The jungle was still dead silent, but now I had my team’s boots behind me, which helped.
We patrolled until we hit a small trail. And there it was, the building.
Massive. Black. Crescent-shaped. Like a hangar half-buried in the trees.
We tried to go around it right. No good. Left. No good. It was always there, always in front of us.
Under the camo tarp, with a red light, we checked the map. We decided to risk it. Follow the trail to the stream. There was no other choice. We left the strange building behind.
Near the stream, the brush got high. We moved along the edge, heads low. That’s when I saw headlights.
“Vehicle,” I hissed.
We dove into the elephant grass. Thick. Sharp. Suffocating.
The van rolled past, hunting us.
It turned around and came back slower, sweeping its lights over the grass. I held my breath. Mud soaked through my sleeves.

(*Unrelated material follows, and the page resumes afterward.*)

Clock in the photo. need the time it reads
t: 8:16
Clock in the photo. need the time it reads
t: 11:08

It moved off. We crept out.
And then–movement across the stream. A man. Or something that looked like a man–walking the treeline. The moonlight hit him wrong. His shape was wrong. His clothing was incorrect, not cammies or civvies.

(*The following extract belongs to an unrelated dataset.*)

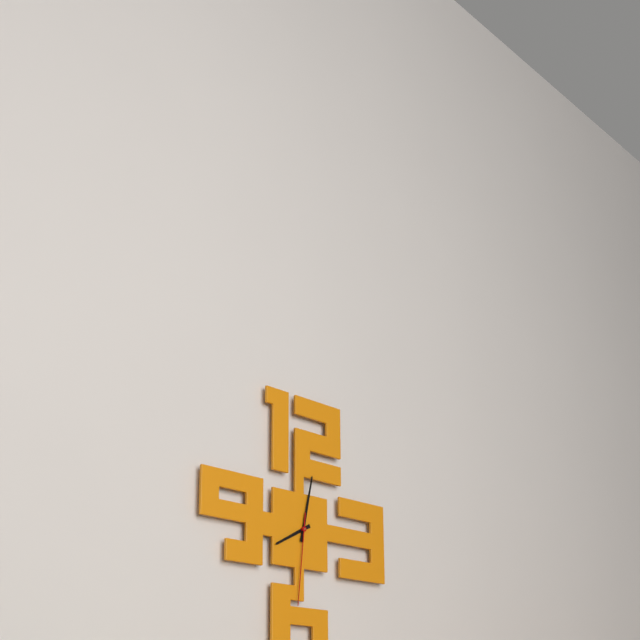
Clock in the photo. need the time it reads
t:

I froze. Reeves froze, too. I put my night vision goggles on to get a better look. Gone like smoke.
We moved quickly, crossing the bridge in short sprints, one at a time.
When we got across, our radio operator, Lance Corporal Delgado, asked to take a leak. Reeves gave him a nod.
Halfway through, headlights again. Reeves tackled Delgado midstream, dragging him into cover. Delgado was cursing, holding himself.
The van rolled by, slow, searching.
When it left, we had a good laugh. Delgado complained he scratched his junk.
We moved out again, avoiding the roads, and finally returned to the bivouac.
After debriefing, I went to the guys driving the van. I asked if one of them had gotten out across the stream.
Nobody had. There weren’t supposed to be any other bodies in the training area but us.
So, who did I see? And who tapped my shoulder?
I never found out, and maybe it’s better that way.